START TEXT EXCERPT
For some reason, I can use the typesense/docsearch container to scrape my locally hosted Docusaurus site but it does not seem to ‘see’ a different locally hosted docusaurus site. Has anyone else encountered a similar issue?
The env file has the following content:
TYPESENSE_API_KEY=xxxxxxxxxxx
TYPESENSE_HOST=doc-api.wyden.io
TYPESENSE_PORT=443
TYPESENSE_PROTOCOL=https
The config JSON file has the following content:
{
“index_name”: “Documentation”,“start_urls”: [
{
“url”: “http://doc-dev.wyden.io/docs/book/”
}
],
“js_render”: true,
“selectors”: {
“lvl0”: “h1”,
“lvl1”: “h2”,
“lvl2”: “h3”,
“lvl3”: “h4”,
“lvl4”: “h5”,
“lvl5”: “h6”,
“text”: “p, li”
},
“scrape_start_urls”: true,
“strip_chars”: " .,;:#"
}
The command used to run typesense/docsearch is as follows:
run -it --env-file=./Typesense-Scraper-DocDev.env -e “CONFIG=$(cat ./TEST-CONFIG-DOCDEV.json | jq -r tostring)” typesense/docsearch-scraper
(Note that Typesense-Scraper-DocDev.env is the env file and TEST-CONFIG-DOCDEV.json is the config.json file.)
END TEXT EXCERPT
START DATASET CONTENT
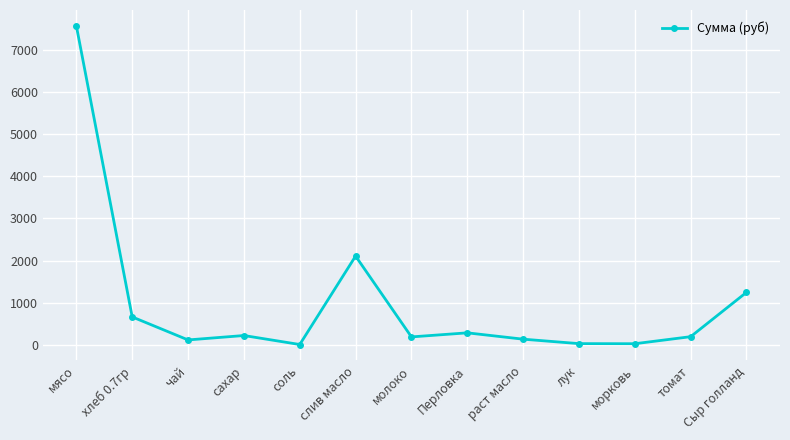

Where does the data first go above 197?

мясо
END DATASET CONTENT
START DATASET CONTENT
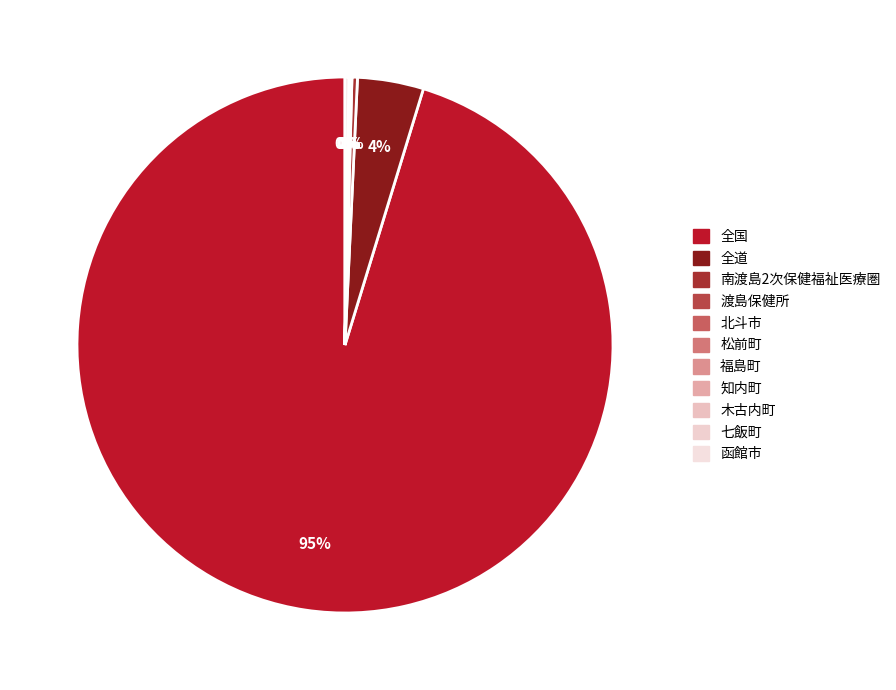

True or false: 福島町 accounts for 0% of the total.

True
END DATASET CONTENT
TASK A »
Name every variable set in the env file shown in the Docusaurus scraping post.
TASK B »
Continue the forum post about scraping a locally hosted Docusaurus site with typesense/docsearch, picking up right after its last sentence.
You can set the records aside; nothing here depends on them.

TASK RESPONSE A »
TYPESENSE_API_KEY, TYPESENSE_HOST, TYPESENSE_PORT, TYPESENSE_PROTOCOL

TASK RESPONSE B »
When it runs, the relevant message is as follows:
INFO:scrapy.extensions.logstats:Crawled 0 pages (at 0 pages/min), scraped 0 items (at 0 items/min)
“http://doc-dev.wyden.io/docs/book/”}
DEBUG:scrapy.core.engine:Crawled (200) <GET http://doc-dev.wyden.io/docs/book/> (referer: None)
DEBUG:typesense.api_call:Making post /collections/CrucialDocumentation_1689867254/documents/import
> > DocSearch: http://doc-dev.wyden.io/docs/book/ 1 records)
Does anyone have a clue as to why the docker container cannot crawl this internal site? It can crawl a locally hosted site - with, of course, different env and config settings. It can also crawl public sites.
Thanks!